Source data
***

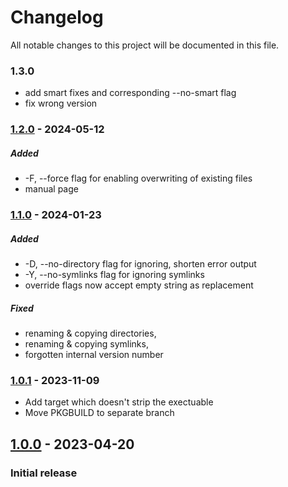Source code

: # Changelog

All notable changes to this project will be documented in this file.

### 1.3.0
- add smart fixes and corresponding --no-smart flag
- fix wrong version

### [1.2.0] - 2024-05-12

##### Added
- -F, --force flag for enabling overwriting of existing files
- manual page

### [1.1.0] - 2024-01-23

##### Added
- -D, --no-directory flag for ignoring, shorten error output
- -Y, --no-symlinks flag for ignoring symlinks
- override flags now accept empty string as replacement

##### Fixed
- renaming & copying directories,
- renaming & copying symlinks,
- forgotten internal version number


### [1.0.1] - 2023-11-09
- Add target which doesn't strip the exectuable
- Move PKGBUILD to separate branch

## [1.0.0] - 2023-04-20

### Initial release

[1.2.0]: https://github.com/sukulent/namefix/releases/tag/v1.2.0
[1.1.0]: https://github.com/sukulent/namefix/releases/tag/v1.1.0
[1.0.1]: https://github.com/sukulent/namefix/releases/tag/v1.0.1
[1.0.0]: https://github.com/sukulent/namefix/releases/tag/v1.0.0
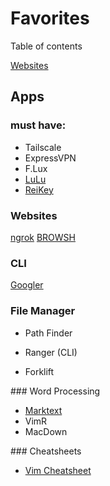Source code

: # Favorites

Table of contents

[Websites](###Websites)

## Apps

### must have:

- Tailscale
- ExpressVPN
- F.Lux
- [LuLu](https://objective-see.org/products/lulu.html)
- [ReiKey](https://objective-see.org/products/reikey.html)

### Websites

[ngrok](https://www.brow.sh/docs/introduction/)
[BROWSH](https://www.brow.sh/)

### CLI

[Googler](https://github.com/jarun/googler)

### File Manager

- Path Finder
  
- Ranger (CLI)  
  
- Forklift
  

### Word Processing

- [Marktext](https://github.com/marktext/marktext)
- VimR
- MacDown

### Cheatsheets

- [Vim Cheatsheet](https://devhints.io/vim)

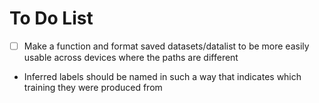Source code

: # To Do List

- [ ] Make a function and format saved datasets/datalist to be more easily usable
  across devices where the paths are different
- Inferred labels should be named in such a way that indicates which training
  they were produced from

***

_Exercise requirements:_ Starting at the line that contains "- [ReiKey](https://objective-see.org/products/reikey.html)" and ending at the final line of the data, reproduce each line exactly. Pictures stay out of the copy.

_Your response:_
- [ReiKey](https://objective-see.org/products/reikey.html)

### Websites

[ngrok](https://www.brow.sh/docs/introduction/)
[BROWSH](https://www.brow.sh/)

### CLI

[Googler](https://github.com/jarun/googler)

### File Manager

- Path Finder
  
- Ranger (CLI)  
  
- Forklift
  

### Word Processing

- [Marktext](https://github.com/marktext/marktext)
- VimR
- MacDown

### Cheatsheets

- [Vim Cheatsheet](https://devhints.io/vim)

Source code

: # To Do List

- [ ] Make a function and format saved datasets/datalist to be more easily usable
  across devices where the paths are different
- Inferred labels should be named in such a way that indicates which training
  they were produced from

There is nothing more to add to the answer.